Further, it is widely thought that dangling DNS records are safe and they do not open the door for domain hijacking. However, as shown above, it is not the case.

It is not easy to identify dangling records. There is no mechanism currently available to periodically check for authenticity of DNS records. This may be an interesting future direction.

How widespread is the problem?

It is not clear how widespread the problem is. It would be some effort to measure them. However, the paper shared above gives a glimpse of the issue especially with the increased utilization of elastic cloud provisioning. It at least look to worsen (not improve) with the increased utilization of ephemeral resources.

What can we do about it?

The core question is how we can protect the integrity and authenticity of DNS records returned to clients. The underlying problem is that resources protected by DNS records are ephemeral in nature — ephemeral elastic IPs, ephemeral domain names, etc. Unless if we periodically check to verify the authenticity, it is a quite difficult problem to spot dangling records.

Cloud service providers may come up with techniques to prevent users from repeatedly acquiring (and then later releasing), IPs from the elastic IP pool.
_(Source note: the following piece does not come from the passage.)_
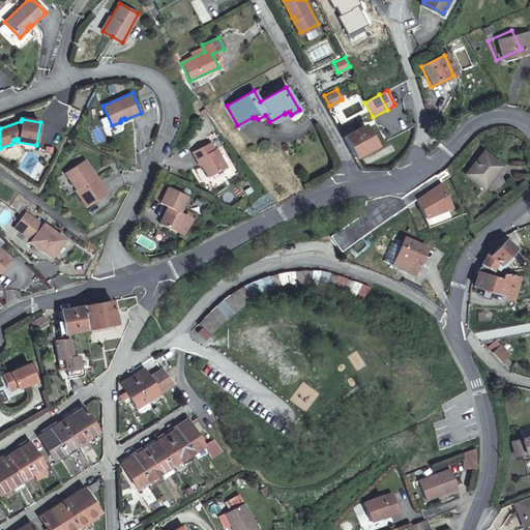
[(363,125),(343,137),(354,158),(375,146),(363,125)]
The challenge here is to identify malicious use cases against real use cases where elasticity is a business requirement.

Interesting Open Issues:

How can we identify dangling records already exploited by bad actors?

How can we efficiently authenticate resources pointed to by DNS records?

As a good administrative practice, always clean up your DNS zone files whenever there is a change in resources. It is easier said than done, but having such a policy could go a long way with respect to DNS record hygiene!